Co-chairs statement issued on behalf of: Under-Secretary-General for Humanitarian Affairs and Emergency Relief Coordinator, Mr. Mark Lowcock; European Commissioner for Humanitarian Aid and Crisis Management, H.E. Mr. Christos Stylianides; and African Union Commissioner for Political Affairs, H.E. Ms. Minata Samate Cessouma.
On 21 September, we hosted the “Ministerial Roundtable on Nigeria and the Lake Chad Region”, which placed the spotlight on one of the world’s forgotten crises, bringing together representatives of Member States, regional organizations, UN agencies and civil society. The event built on the outcomes of the Oslo Humanitarian Conference on Nigeria and the Lake Chad Region held in February 2017, providing a platform for exchanges on the way forward.

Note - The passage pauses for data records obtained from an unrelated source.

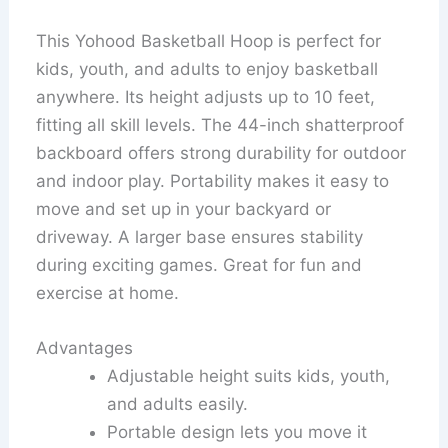
This Yohood Basketball Hoop is perfect for
kids, youth, and adults to enjoy basketball
anywhere. Its height adjusts up to 10 feet,
fitting all skill levels. The 44-inch shatterproof
backboard offers strong durability for outdoor
and indoor play. Portability makes it easy to
move and set up in your backyard or
driveway. A larger base ensures stability
during exciting games. Great for fun and
exercise at home.
Advantages
Adjustable height suits kids, youth,
and adults easily.
Portable design lets you move it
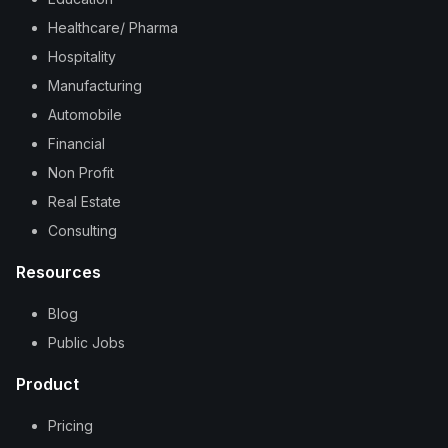
Healthcare/ Pharma
Hospitality
Manufacturing
Automobile
Financial
Non Profit
Real Estate
Consulting
Resources
Blog
Public Jobs
Product
Pricing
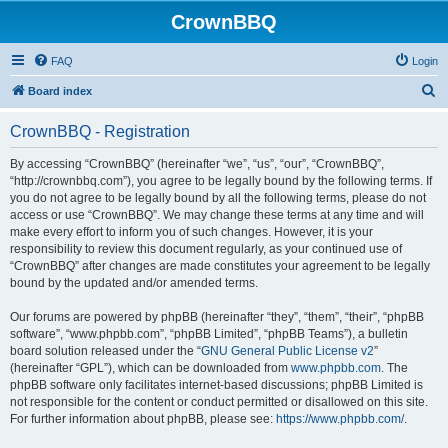
CrownBBQ
FAQ
Login
S
Board index
e
CrownBBQ - Registration
a
r
By accessing “CrownBBQ” (hereinafter “we”, “us”, “our”, “CrownBBQ”,
“http://crownbbq.com”), you agree to be legally bound by the following terms. If
c
you do not agree to be legally bound by all the following terms, please do not
h
access or use “CrownBBQ”. We may change these terms at any time and will
make every effort to inform you of such changes. However, it is your
responsibility to review this document regularly, as your continued use of
“CrownBBQ” after changes are made constitutes your agreement to be legally
bound by the updated and/or amended terms.
Our forums are powered by phpBB (hereinafter “they”, “them”, “their”, “phpBB
software”, “www.phpbb.com”, “phpBB Limited”, “phpBB Teams”), a bulletin
board solution released under the “
GNU General Public License v2
”
(hereinafter “GPL”), which can be downloaded from
www.phpbb.com
. The
phpBB software only facilitates internet-based discussions; phpBB Limited is
not responsible for the content or conduct permitted or disallowed on this site.
For further information about phpBB, please see:
https://www.phpbb.com/
.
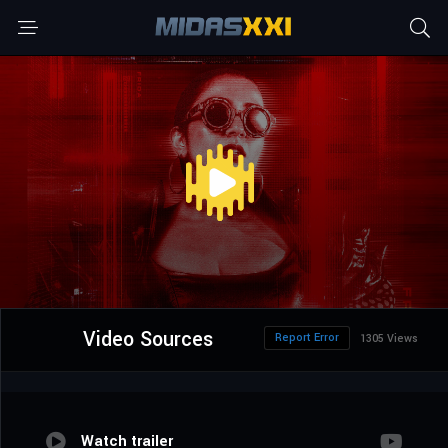
Video Sources
Report Error
1305 Views
Watch trailer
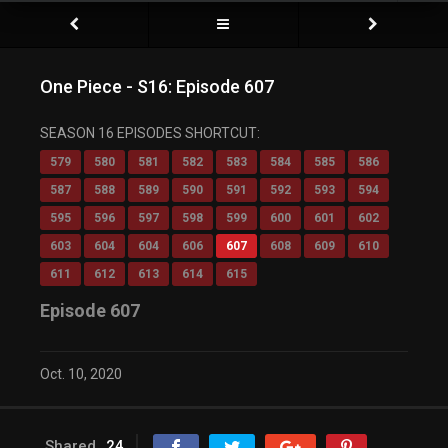
One Piece - S16: Episode 607
SEASON 16 EPISODES SHORTCUT:
579
580
581
582
583
584
585
586
587
588
589
590
591
592
593
594
595
596
597
598
599
600
601
602
603
604
604
606
607
608
609
610
611
612
613
614
615
Episode 607
Oct. 10, 2020
Shared
24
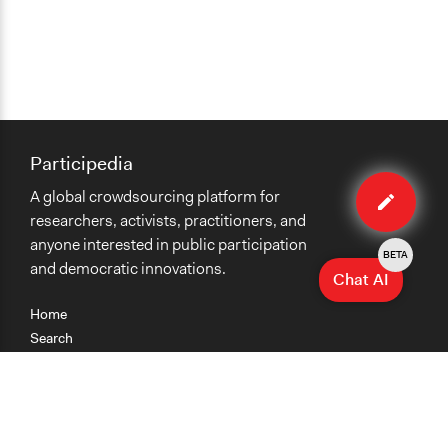
Participedia
Edit
A global crowdsourcing platform for
case
researchers, activists, practitioners, and
anyone interested in public participation
BETA
and democratic innovations.
Chat AI
Home
Search
Research
Teaching
Getting Started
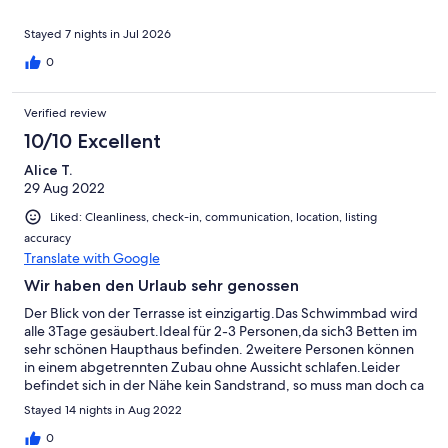
sauber, gepflegt und genauso wie beschrieben. Uns hat es an
nichts gefehlt und wir hatten keinerlei Grund zur
Stayed 7 nights in Jul 2026
Beanstandung.Wir haben unseren Aufenthalt sehr genossen
0
und können uns gut vorstellen, wiederzukommen. Wir können
dieses Ferienhaus uneingeschränkt weiterempfehlen!
Verified review
10/10 Excellent
Alice T.
29 Aug 2022
Liked: Cleanliness, check-in, communication, location, listing
accuracy
Translate with Google
Wir haben den Urlaub sehr genossen
Der Blick von der Terrasse ist einzigartig.Das Schwimmbad wird
alle 3Tage gesäubert.Ideal für 2-3 Personen,da sich3 Betten im
sehr schönen Haupthaus befinden. 2weitere Personen können
in einem abgetrennten Zubau ohne Aussicht schlafen.Leider
befindet sich in der Nähe kein Sandstrand, so muss man doch ca
30-40 Minuten mit dem Auto fahren um einen schönen
Stayed 14 nights in Aug 2022
Sandstrand zu finden. 5 Minuten entfernt ist ein Steinstrand mit
sehr klarem Wasser. Gute Restaurants findet man in Plaka,
0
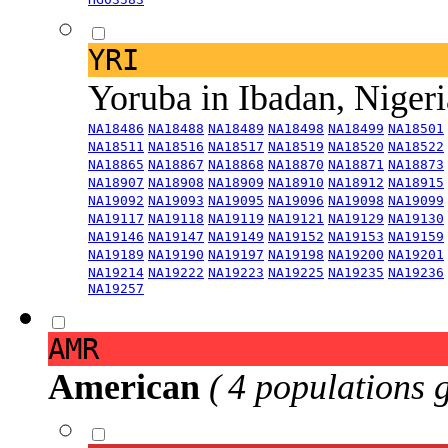
YRI
Yoruba in Ibadan, Niger
NA18486
NA18488
NA18489
NA18498
NA18499
NA18501
NA18511
NA18516
NA18517
NA18519
NA18520
NA18522
NA18865
NA18867
NA18868
NA18870
NA18871
NA18873
NA18907
NA18908
NA18909
NA18910
NA18912
NA18915
NA19092
NA19093
NA19095
NA19096
NA19098
NA19099
NA19117
NA19118
NA19119
NA19121
NA19129
NA19130
NA19146
NA19147
NA19149
NA19152
NA19153
NA19159
NA19189
NA19190
NA19197
NA19198
NA19200
NA19201
NA19214
NA19222
NA19223
NA19225
NA19235
NA19236
NA19257
AMR
American
( 4 populations 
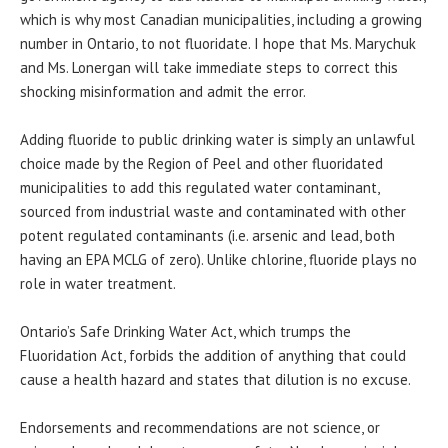
which is why most Canadian municipalities, including a growing
number in Ontario, to not fluoridate. I hope that Ms. Marychuk
and Ms. Lonergan will take immediate steps to correct this
shocking misinformation and admit the error.
Adding fluoride to public drinking water is simply an unlawful
choice made by the Region of Peel and other fluoridated
municipalities to add this regulated water contaminant,
sourced from industrial waste and contaminated with other
potent regulated contaminants (i.e. arsenic and lead, both
having an EPA MCLG of zero). Unlike chlorine, fluoride plays no
role in water treatment.
Ontario’s Safe Drinking Water Act, which trumps the
Fluoridation Act, forbids the addition of anything that could
cause a health hazard and states that dilution is no excuse.
Endorsements and recommendations are not science, or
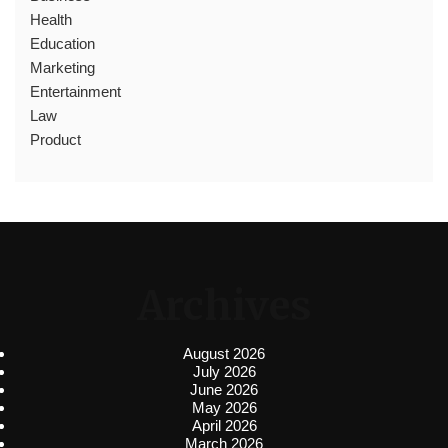
Health
Education
Marketing
Entertainment
Law
Product
Archives
August 2026
July 2026
June 2026
May 2026
April 2026
March 2026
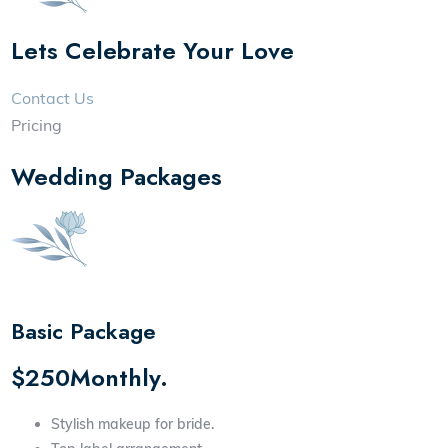
Lets Celebrate Your Love
Contact Us
Pricing
Wedding Packages
Basic Package
$250Monthly.
Stylish makeup for bride.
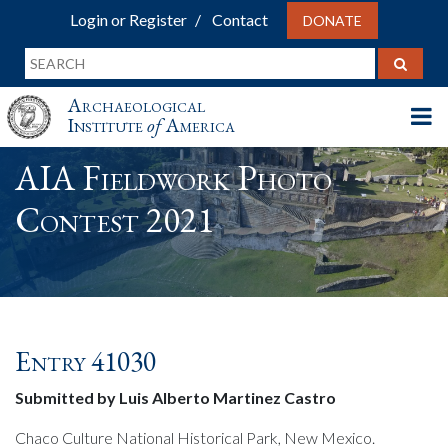
Login or Register
Contact
DONATE
Archaeological
Institute
of
America
AIA Fieldwork Photo
Contest 2021
Entry 41030
Submitted by Luis Alberto Martinez Castro
Chaco Culture National Historical Park, New Mexico.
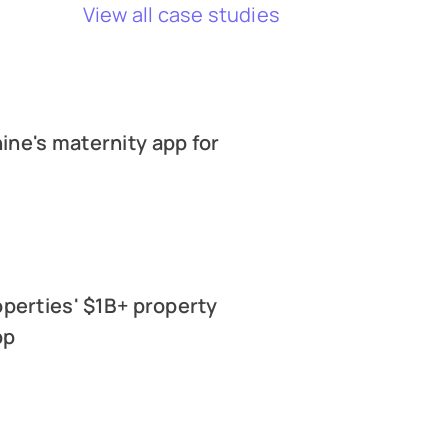
View all case studies
ne's maternity app for
operties' $1B+ property
pp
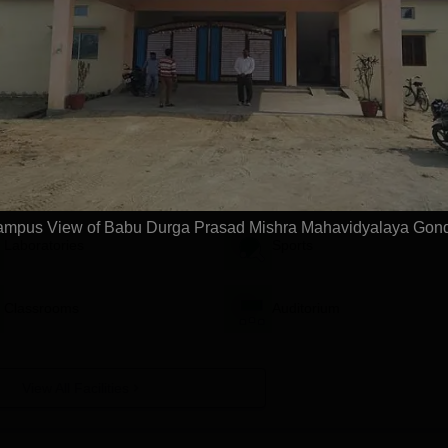
orakhpur, Patna &
Approved | Scholarships upto
Apply
Apply
100%
vidyalaya, Gonda
Facilities
mpus View of Babu Durga Prasad Mishra Mahavidyalaya Gon
Laboratories
Sports
Classrooms
Auditorium
View All Facilities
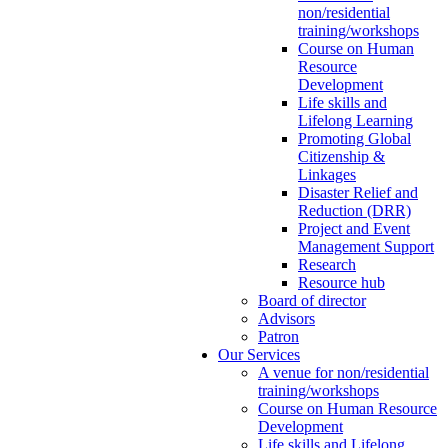
non/residential
training/workshops
Course on Human
Resource
Development
Life skills and
Lifelong Learning
Promoting Global
Citizenship &
Linkages
Disaster Relief and
Reduction (DRR)
Project and Event
Management Support
Research
Resource hub
Board of director
Advisors
Patron
Our Services
A venue for non/residential
training/workshops
Course on Human Resource
Development
Life skills and Lifelong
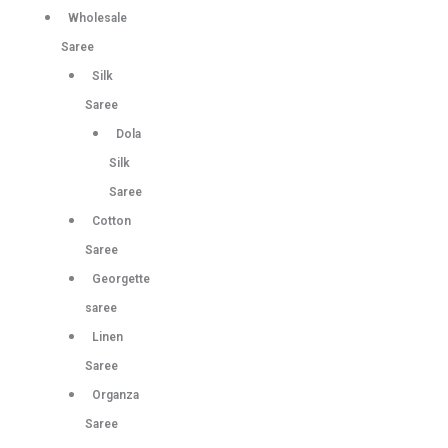
Wholesale
Saree
Silk
Saree
Dola
Silk
Saree
Cotton
Saree
Georgette
saree
Linen
Saree
Organza
Saree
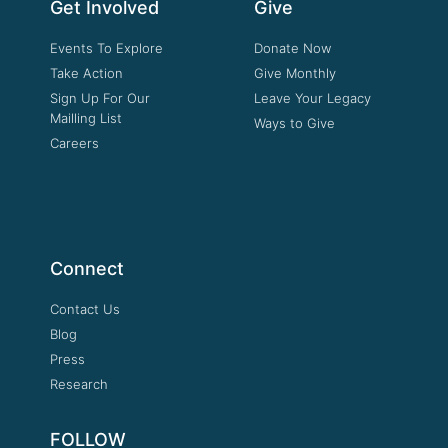
Get Involved
Give
Events To Explore
Donate Now
Take Action
Give Monthly
Sign Up For Our
Leave Your Legacy
Mailling List
Ways to Give
Careers
Connect
Contact Us
Blog
Press
Research
FOLLOW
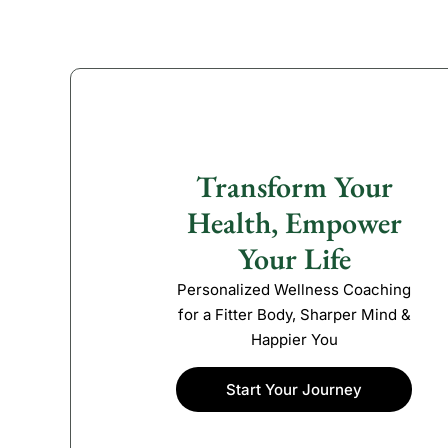
Transform Your
Health, Empower
Your Life
Personalized Wellness Coaching
for a Fitter Body, Sharper Mind &
Happier You
Start Your Journey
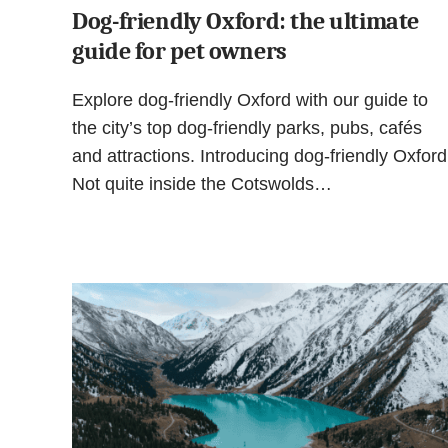
Dog-friendly Oxford: the ultimate
guide for pet owners
Explore dog-friendly Oxford with our guide to
the city’s top dog-friendly parks, pubs, cafés
and attractions. Introducing dog-friendly Oxford
Not quite inside the Cotswolds…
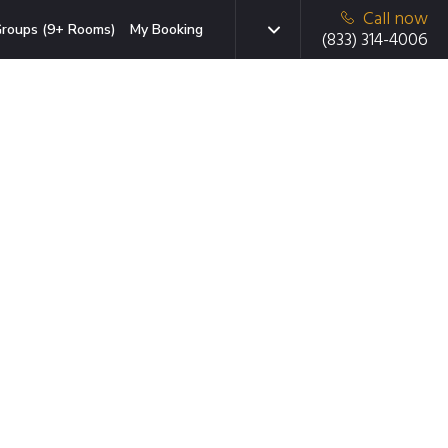
Call now
roups (9+ Rooms)
My Booking
(833) 314-4006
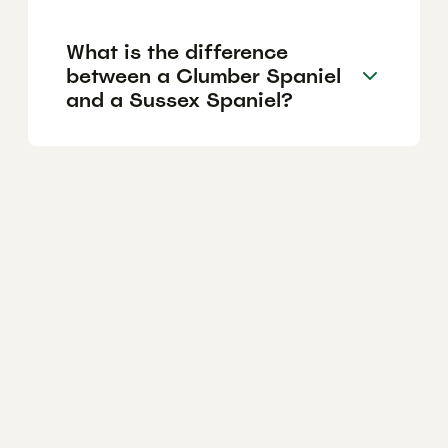
What is the difference
between a Clumber Spaniel
and a Sussex Spaniel?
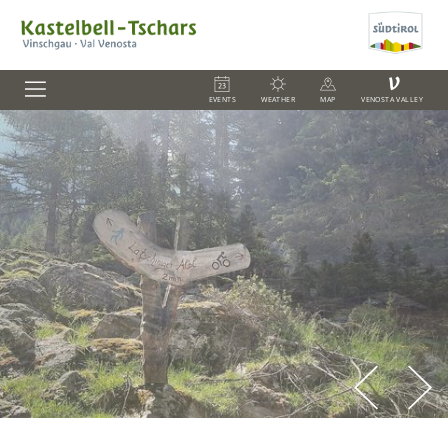
V
EVENTS
WEATHER
MAP
VENOSTA VALLEY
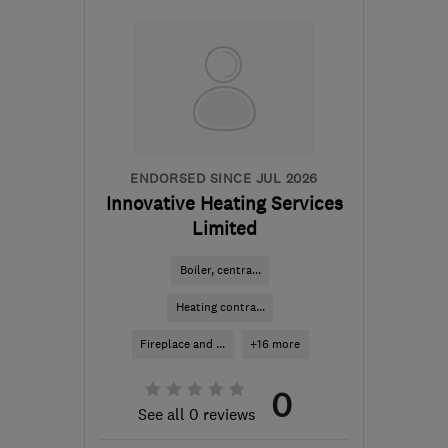
SA7 9RL
-
65
miles from
the centre of Ceredigion
info@rmblake.co.uk
ENDORSED SINCE JUL 2026
Innovative Heating Services
Limited
Boiler, centra...
Heating contra...
Fireplace and ...
+16 more
0
See all 0 reviews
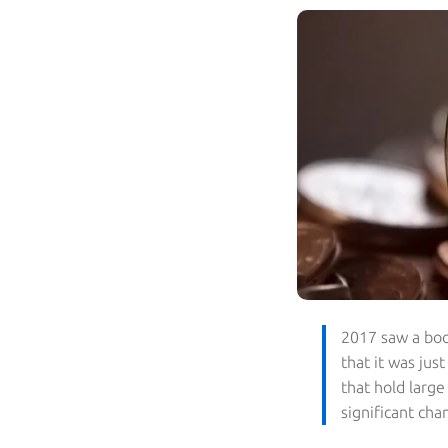
2017 saw a boo
that it was jus
that hold large
significant cha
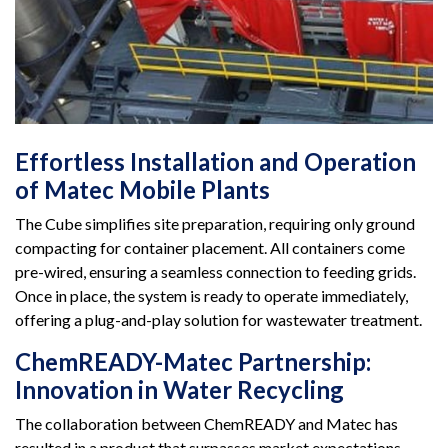
Effortless Installation and Operation
of Matec Mobile Plants
The Cube simplifies site preparation, requiring only ground
compacting for container placement. All containers come
pre-wired, ensuring a seamless connection to feeding grids.
Once in place, the system is ready to operate immediately,
offering a plug-and-play solution for wastewater treatment.
ChemREADY-Matec Partnership:
Innovation in Water Recycling
The collaboration between ChemREADY and Matec has
resulted in a product that surpasses market expectations.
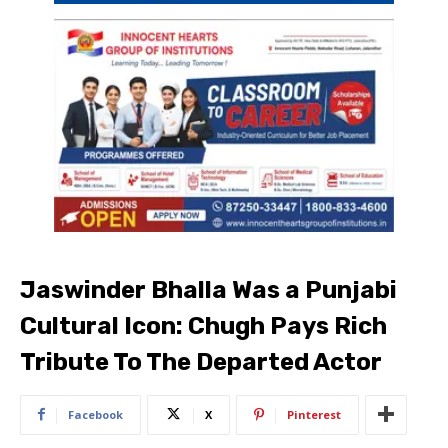
Jaswinder Bhalla Was a Punjabi
Cultural Icon: Chugh Pays Rich
Tribute To The Departed Actor
Facebook
X
Pinterest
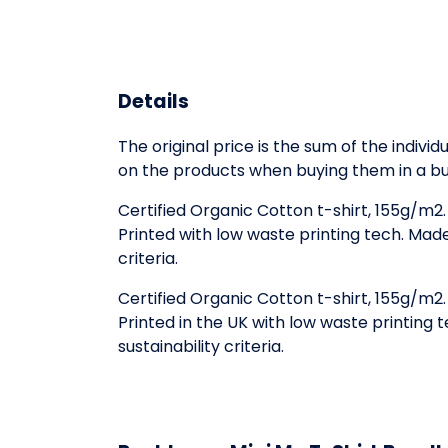
Details
The original price is the sum of the indiv
on the products when buying them in a bu
Certified Organic Cotton t-shirt, 155g/m2
Printed with low waste printing tech. Mad
criteria.
Certified Organic Cotton t-shirt, 155g/m2
Printed in the UK with low waste printing
sustainability criteria.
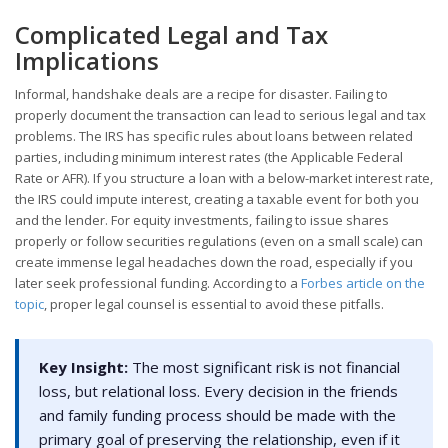
Complicated Legal and Tax
Implications
Informal, handshake deals are a recipe for disaster. Failing to
properly document the transaction can lead to serious legal and tax
problems. The IRS has specific rules about loans between related
parties, including minimum interest rates (the Applicable Federal
Rate or AFR). If you structure a loan with a below-market interest rate,
the IRS could impute interest, creating a taxable event for both you
and the lender. For equity investments, failing to issue shares
properly or follow securities regulations (even on a small scale) can
create immense legal headaches down the road, especially if you
later seek professional funding. According to a
Forbes article on the
topic
, proper legal counsel is essential to avoid these pitfalls.
Key Insight:
The most significant risk is not financial
loss, but relational loss. Every decision in the friends
and family funding process should be made with the
primary goal of preserving the relationship, even if it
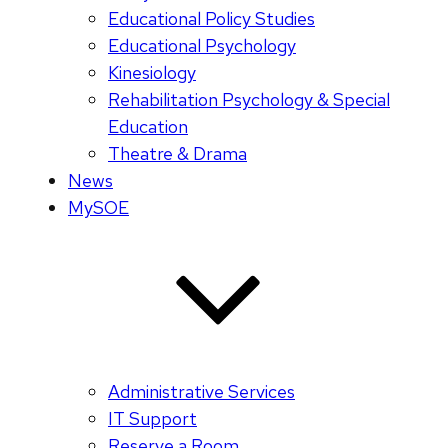
Educational Policy Studies
Educational Psychology
Kinesiology
Rehabilitation Psychology & Special
Education
Theatre & Drama
News
MySOE
Administrative Services
IT Support
Reserve a Room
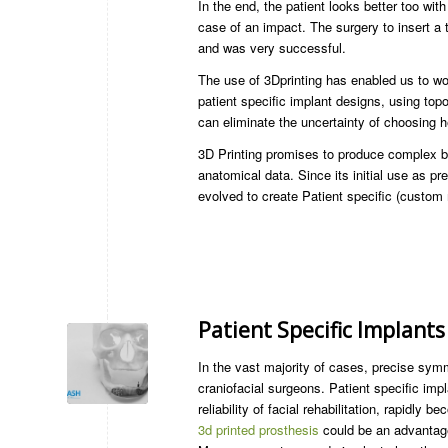
In the end, the patient looks better too with
case of an impact. The surgery to insert a 
and was very successful.
The use of 3Dprinting has enabled us to wor
patient specific implant designs, using topo
can eliminate the uncertainty of choosing he
3D Printing promises to produce complex b
anatomical data. Since its initial use as pr
evolved to create Patient specific (custom 
Patient Specific Implants
In the vast majority of cases, precise sym
craniofacial surgeons. Patient specific im
reliability of facial rehabilitation, rapidly
3d printed prosthesis
could be an advantageo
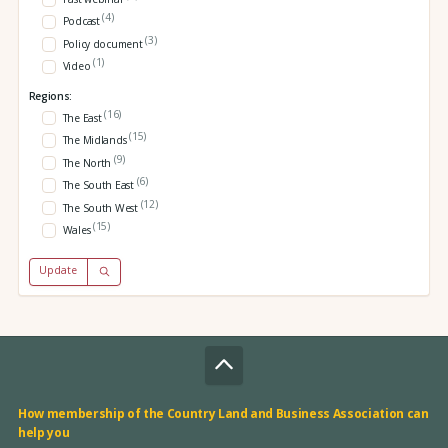
(4)
Podcast
(3)
Policy document
(1)
Video
Regions:
(16)
The East
(15)
The Midlands
(9)
The North
(6)
The South East
(12)
The South West
(15)
Wales
Update
How membership of the Country Land and Business Association can
help you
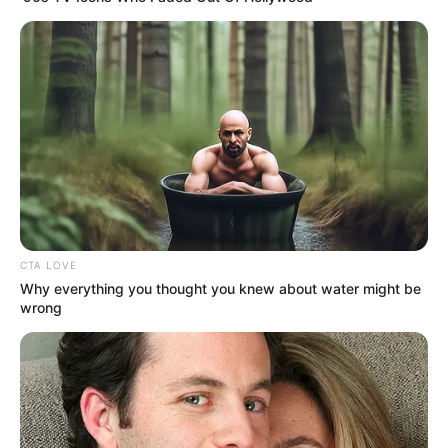
Nagy Feró mondatából óriási botrány lett az elmúlt
napokban. Vitályos Eszter kormányszóvivő
elhatárolódott a nyilatkozattól, Bayer Zsolt
kormánypárti publicista pedig nyílt levélben
szólította.
MUTATJUK A RÉSZLETEKET!
Ez Feró karrierjének a vége?
CTA LOVE
Why everything you thought you knew about water might be
wrong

The humanitarian crisis in the Lake Chad Region is one of the most severe in the world, with 10.9 million people in need of humanitarian assistance across parts of Nigeria, Cameroon, Chad and Niger, following eight years of violence and conflict. For many of the affected people, protection, safety and security are the immediate priorities, amid very high levels of sexual and gender-based violence and sexual exploitation and abuse.
We agreed that significant progress has been made in reaching people in humanitarian need across the Lake Chad Basin. The humanitarian response in 2017 has been effective, scaling up to reach millions of people and saving many lives. We also recognized the bravery and dedication of aid workers in the field, often working in very difficult conditions.
At the same time, we noted that the gains are fragile and that needs will remain high into 2018 and beyond. Further efforts by aid organisations to reach all those in need, including in hard-to-reach areas through effective coordination and response planning will be essential. Therefore, sustained donor support is required.
We recognized that donors have demonstrated increased political and financial commitment to addressing the crisis, contributing over $700 million for the humanitarian response in the Lake Chad Region in 2017. The four Humanitarian Country Teams have come together to prioritize interventions for the rest of the year, and their revised regional appeal for US$661 million until the end of December 2017 was shared at today’s event. During the meeting, Denmark, Japan and the Netherlands pledged new funding of $9.8 million.
To prevent the crisis from growing, a collective effort is required, including an increased role for the international financial institutions and the private sector. We agreed that governments have the primary responsibility to meet the needs of their own populations and that international assistance is necessary to complement these efforts.
We noted the vital contributions by the Central Emergency Response Fund (CERF) for the humanitarian response in the Lake Chad Region, which amount to over $150 million since 2015, as well as the Nigeria Humanitarian Fund, which was launched in February 2017 and has already received almost $25 million in support of the highest priority components of the Nigeria Humanitarian Response Plan.
We agreed that we must also invest now in more durable development solutions to address the underlying causes of the crisis, while sustaining humanitarian efforts. We encouraged the governments in the Lake Chad Region to continue to lead on recovery and longer-term development, and urged the international community to provide sustained support, politically and financially.
The event, which was also featured remarks by Deputy Secretary-General Amina J. Mohammed, demonstrated that the Lake Chad Region is strategically important. The future stability of the region or its people matters to all of us. Humanitarian assistance, early recovery and longerterm development assistance must proceed in parallel, as a balanced approach across all pillars is the only way to sustainably alleviate the suffering of people in need.